Feminism simply means paying attention to women. Men as well as women can be feminist. So how does this apply to drama? Most plays post1970 were about heroes villains etc. women such as Caryl Churchill and Pam Gems started to change this by writing plays about women and about the social aspects of being a women. This means that women were trying to change theatre to involve the social and everyday aspects of being a woman. Also controversial assets and serious assets of being a women were involved in these plays such as women being equal to men etc.
Male playwrights have mostly dominated the last century and the star role-played by males. However towards the end of the 60’s women started to slowly do their own playwrights and perform their own plays. The modern feminist theatre movement began late 60’s. Their goal was to bring women and their experiences out of the domestic sphere and into the social one. This also encouraged a whole new load of drama groups and company’s devoted to feminist drama, such as The Monstrous Regiment, Joint Stock and Women’s Theatre Season.
A few women have become well known for their plays that have furthered feminist performance theory and broadened traditional views of gender roles. Caryl Churchill: Caryl Churchill’s plays were based around feminine theory and gender politics. However she did not start straight away by writing plays, as this was a transition from the radio plays she wrote for the BBC and also other shorter plays and scenes where she starting to explore a bit more on different aspects of drama that freed her from the stage “limitations”. In the early 1970’s she collaborated with theatre groups such as the monstrous regiment and also joint stock.
Both these groups were utilising an extending workshop period in their development of new plays. These groups were a big impact on Caryl Churchill and helped her development as a playwright. While with these groups she wrote a number of good plays such as Light shining on Buckinghamshire (1976) and Vinegar Tom (1976). As a result of her experience and imagination for new plays in this genre she was awarded three OBE’s and continues to be a well-known playwright. Pam Gems: Pam Gems was also a woman who started to change the “limitations” of the stage.
She was born in England and brought up four children before she turned to play wrighting. She was involved in the Women’s Theatre Season at the Almost Free (1975). Her welknown and great West End play and success came from studying four women who all lived in a flat in London Dusa, Fish, Stas and Via (1977). She was also involved in The Royal Shakespeare Company. Vinegar Tom: This play was written by Caryl Churchill and is about witchcraft and a glimpse at how fear can lead to innocent death. The play follows four women on a journey from nai?? ve innocence to there untimely executions.

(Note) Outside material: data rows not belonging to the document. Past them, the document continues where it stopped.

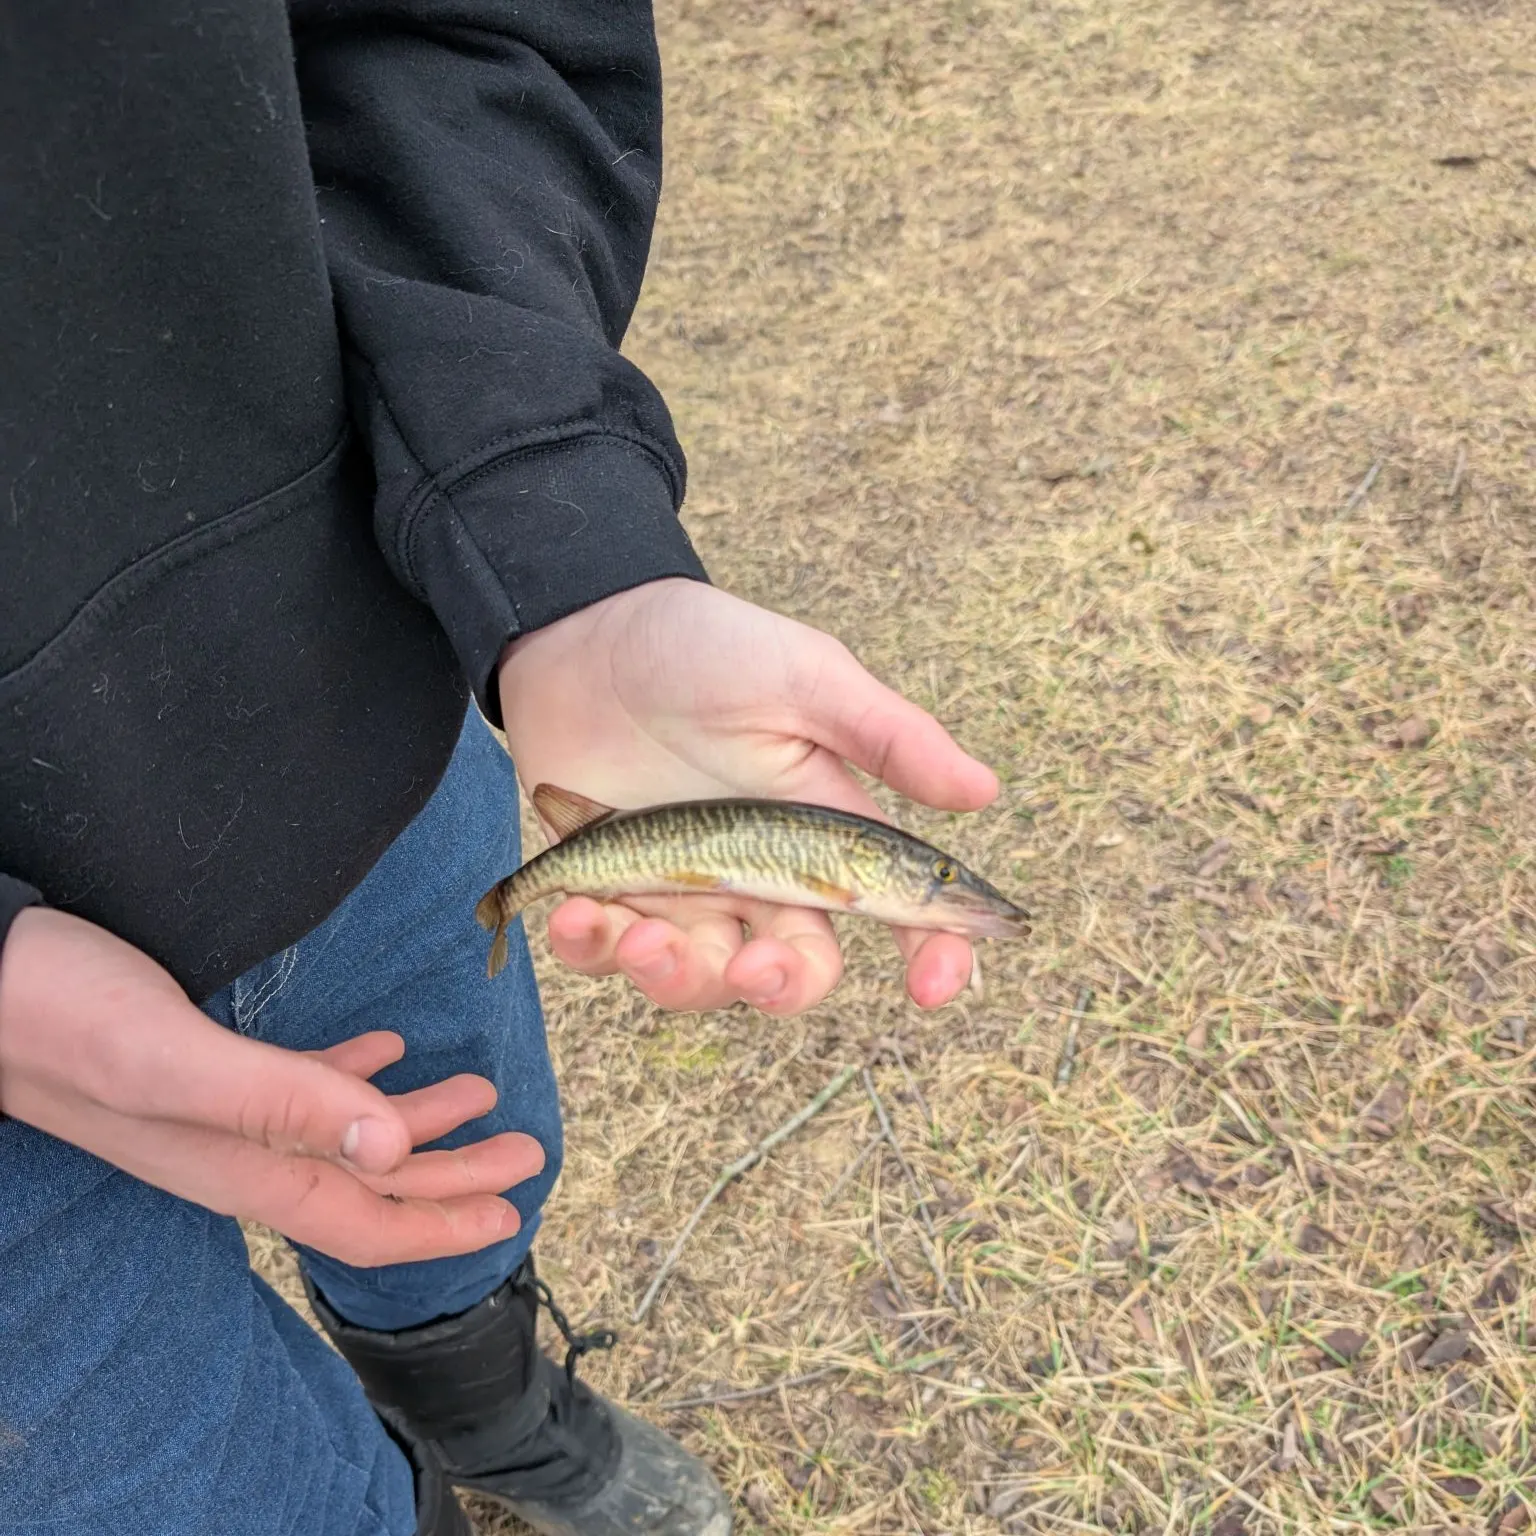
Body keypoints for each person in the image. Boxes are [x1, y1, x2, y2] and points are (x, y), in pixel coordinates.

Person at [0, 5, 1000, 1534]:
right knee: (203, 1493)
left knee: (465, 1179)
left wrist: (561, 543)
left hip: (357, 742)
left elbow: (465, 35)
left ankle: (491, 1413)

This play is one of Caryl Churchill’s best and was quite original when it was first produced. It is a good example of how plays started to change through the feminist genre. The roles played by the four women were non-typical for women to play; this also shows how the move of feminist theatre had began. Dusa, Fish, Stas and Vi: This play written by Pam Gems in 1977 is about four women ( Dusa, Fish, Stas and Vi) who have split up with their men or husbands and are trying to pull their lives back together in a London flat. It is a comedy drama. Some scenes are described as hilarious and others affecting.
The four women try to comfort and help each other throughout the play and trying to find the sense of purpose and individuality that can so easily elude women in contemporary society. Again this play is a good example of how women in this genre were trying to show how a women’s social life could be involved in plays. As you can see during 1970-1990 feminist drama grew and and is now accepted and women playwrights are as good as any others. Also feminist drama opened up many new aspects of the theatre and now there are many plays that involve feminist ideas and performances.